▸ **PROVIDED TEXT**:
§ §

I like this country, Jesse. I like baseball and whiskey and Mom's apple pie-- not my mom's apple pie, but you know what I mean-- and the Stars and Stripes, and John Wayne, and fireworks on the Fourth of July.

And I like the myth of the place. The myth of America: that simple, honest men, born of her great plains and woods and skies have made a nation of her, and will prove worthy of her when the time is right.

Under harsh light it is false. But a good myth to live up to, all the same.

These words, penned by English writer Garth Ennis-- who had been raised on Westerns starring John Wayne and Gary Cooper and Clint Eastwood-- and spoken through the character of Gunther Hahn, a German expatriate who had once murdered civilians as part of a Nazi police battalion, but had come to live in Texas in the hope that he would be given a second chance by the country whose ideals really spoke to him-- are worth reviewing in these times. America isn't perfect; hell, it's far from it. We are, after all, a nation consisting of humans. But the mistakes we make are the mistakes anyone makes. There are evil people in every country, but this is one place where that kind of evil has never taken root to a degree where it pervades the lives of people who choose to live apart from it. We believe in small and simple things: individual choice, most notably. The choice to live however we choose, as long as it doesn't adversely affect the people around us. We believe in having fun, making money, and enjoying the fruits of our honest labors free of guilt, and we believe very strongly in giving a hand-up to anybody who thinks the same way we do. We know we're right, after all, and while we're not going to go out of our way to convince others of it, we'll give endlessly to those who are willing to make the same sacrifices we've made in pursuit of the same goals.

§ §

▸ **EXTRACTED MATERIAL**:

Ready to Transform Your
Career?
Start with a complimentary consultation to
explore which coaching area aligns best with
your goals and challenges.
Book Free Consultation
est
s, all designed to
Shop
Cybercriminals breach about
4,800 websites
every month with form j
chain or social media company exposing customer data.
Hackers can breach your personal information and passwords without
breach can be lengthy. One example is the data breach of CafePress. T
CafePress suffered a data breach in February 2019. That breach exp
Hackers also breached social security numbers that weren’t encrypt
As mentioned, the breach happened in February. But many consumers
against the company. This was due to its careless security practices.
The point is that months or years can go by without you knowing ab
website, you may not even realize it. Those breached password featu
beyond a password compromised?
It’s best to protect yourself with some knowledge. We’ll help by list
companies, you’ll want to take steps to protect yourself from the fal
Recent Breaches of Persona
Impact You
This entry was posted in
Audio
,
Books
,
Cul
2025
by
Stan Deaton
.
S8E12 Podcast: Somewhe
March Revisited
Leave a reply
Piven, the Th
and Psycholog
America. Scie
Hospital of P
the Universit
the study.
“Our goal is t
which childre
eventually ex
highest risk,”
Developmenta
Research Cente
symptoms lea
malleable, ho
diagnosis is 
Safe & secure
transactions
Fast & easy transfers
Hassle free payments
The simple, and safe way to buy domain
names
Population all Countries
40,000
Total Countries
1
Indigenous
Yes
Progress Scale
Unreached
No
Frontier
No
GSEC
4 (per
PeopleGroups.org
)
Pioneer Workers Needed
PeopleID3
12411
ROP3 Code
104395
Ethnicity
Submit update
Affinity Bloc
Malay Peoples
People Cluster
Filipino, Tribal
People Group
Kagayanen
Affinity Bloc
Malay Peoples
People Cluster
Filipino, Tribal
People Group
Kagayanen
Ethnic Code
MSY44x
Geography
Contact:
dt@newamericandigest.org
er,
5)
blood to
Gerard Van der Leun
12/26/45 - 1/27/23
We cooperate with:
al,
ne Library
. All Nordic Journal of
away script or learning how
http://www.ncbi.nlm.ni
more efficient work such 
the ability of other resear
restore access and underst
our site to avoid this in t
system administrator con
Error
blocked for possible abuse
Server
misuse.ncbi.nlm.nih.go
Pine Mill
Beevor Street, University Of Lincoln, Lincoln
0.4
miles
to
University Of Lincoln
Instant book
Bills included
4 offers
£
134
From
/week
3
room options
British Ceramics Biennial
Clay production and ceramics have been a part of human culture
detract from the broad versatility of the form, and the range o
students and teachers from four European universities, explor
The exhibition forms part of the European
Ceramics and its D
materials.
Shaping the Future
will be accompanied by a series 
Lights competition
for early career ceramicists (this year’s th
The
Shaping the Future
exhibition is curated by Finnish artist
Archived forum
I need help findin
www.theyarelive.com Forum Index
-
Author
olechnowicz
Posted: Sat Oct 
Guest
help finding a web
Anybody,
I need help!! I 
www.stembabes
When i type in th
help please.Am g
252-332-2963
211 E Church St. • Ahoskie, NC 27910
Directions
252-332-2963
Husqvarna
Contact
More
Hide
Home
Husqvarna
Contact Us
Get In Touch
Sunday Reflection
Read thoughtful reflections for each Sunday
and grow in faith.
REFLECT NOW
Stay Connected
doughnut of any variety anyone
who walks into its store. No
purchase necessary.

§ §

▸ **QUESTIONS TO ANSWER**:
**1)** In the passage on America, condense the paragraph that begins "These words, penned by English writer Garth Ennis" into a short bulleted list that keeps its main facts.
**2)** Decide whether each statement agrees with the passage on America. Answer yes or no, and quote the words from the passage that settle it.
(a) Gunther Hahn had taken part in killing civilians.
(b) Garth Ennis is described as an American writer.
(c) The speaker of the quoted lines is praising his own mother's apple pie.

▸ **ACTIVITY ANSWERS**:
**1)**
- The quoted words were written by English writer Garth Ennis, who grew up on Westerns starring John Wayne, Gary Cooper and Clint Eastwood.
- They are spoken by Gunther Hahn, a German expatriate who once murdered civilians as part of a Nazi police battalion and moved to Texas hoping for a second chance from a country whose ideals spoke to him.
- The words are worth reviewing now.
- America is far from perfect because it is a nation of humans, and its mistakes are the mistakes anyone makes.
- Evil exists in every country, but here it has never taken root enough to pervade the lives of people who choose to live apart from it.
- Americans believe in individual choice, meaning the freedom to live as they choose as long as it doesn't harm those around them.
- They believe in having fun, making money and enjoying the fruits of honest labor without guilt.
- They strongly believe in giving a hand-up to anyone who thinks the same way.
- They won't go out of their way to convince others, but they will give endlessly to those willing to make the same sacrifices for the same goals.

**2)**
(a) Yes: "had once murdered civilians as part of a Nazi police battalion"
(b) No: "penned by English writer Garth Ennis"
(c) No: "not my mom's apple pie"